[Document understanding data]

========

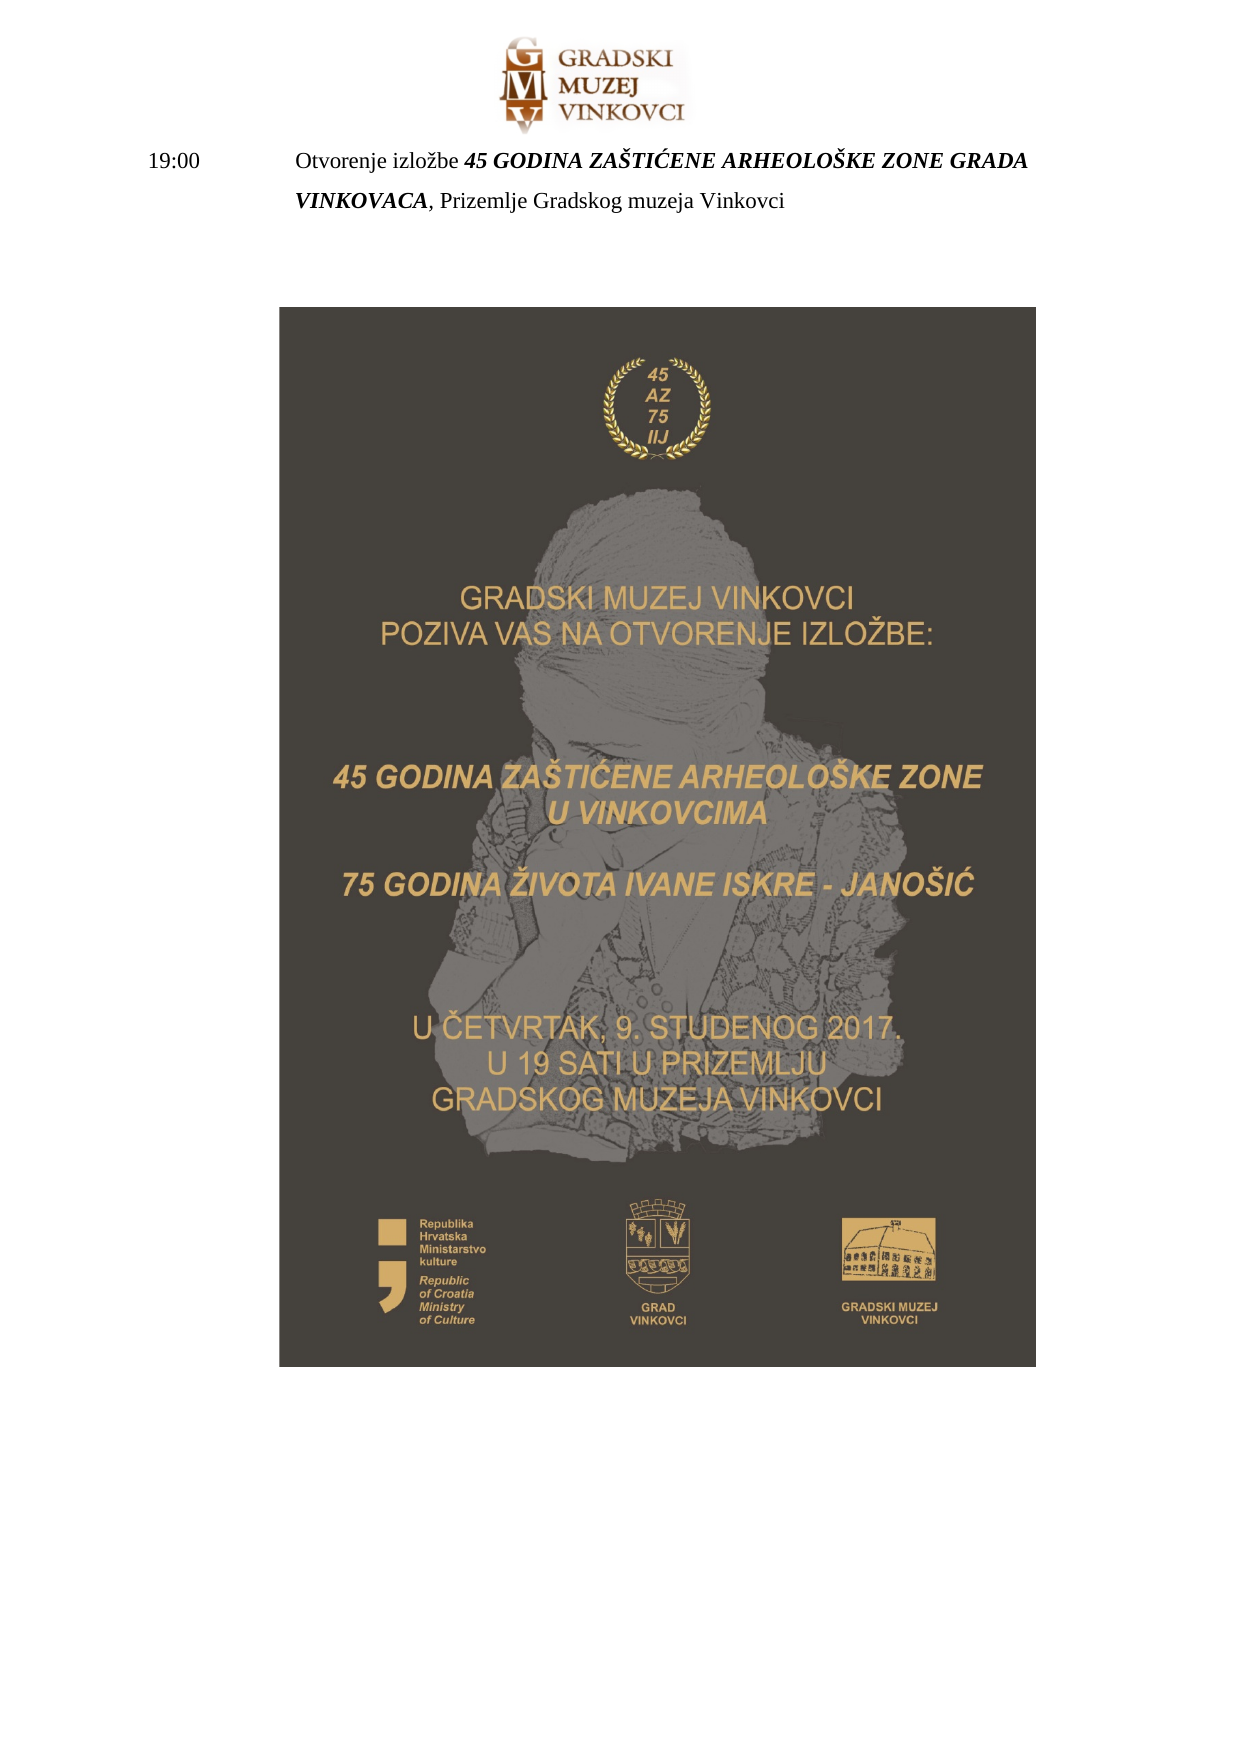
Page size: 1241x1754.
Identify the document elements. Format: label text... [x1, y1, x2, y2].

picture [506, 59, 680, 113]
text 19:00 Otvorenje izložbe 45 GODINA ZAŠTIĆENE ARHEOLOŠKE ZONE GRADA VINKOVACA, Prizemlje Gradskog muzeja Vinkovci [148, 148, 1093, 213]
picture [279, 307, 1036, 1367]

========

WORK REQUIRED | Write the records out in full, word for word; leave every picture behind.

EXPECTED OUTPUT |
Page size: 1241x1754.
Identify the document elements. Format: label text... [x1, y1, x2, y2].

picture [506, 59, 680, 113]
text 19:00 Otvorenje izložbe 45 GODINA ZAŠTIĆENE ARHEOLOŠKE ZONE GRADA VINKOVACA, Prizemlje Gradskog muzeja Vinkovci [148, 148, 1093, 213]
picture [279, 307, 1036, 1367]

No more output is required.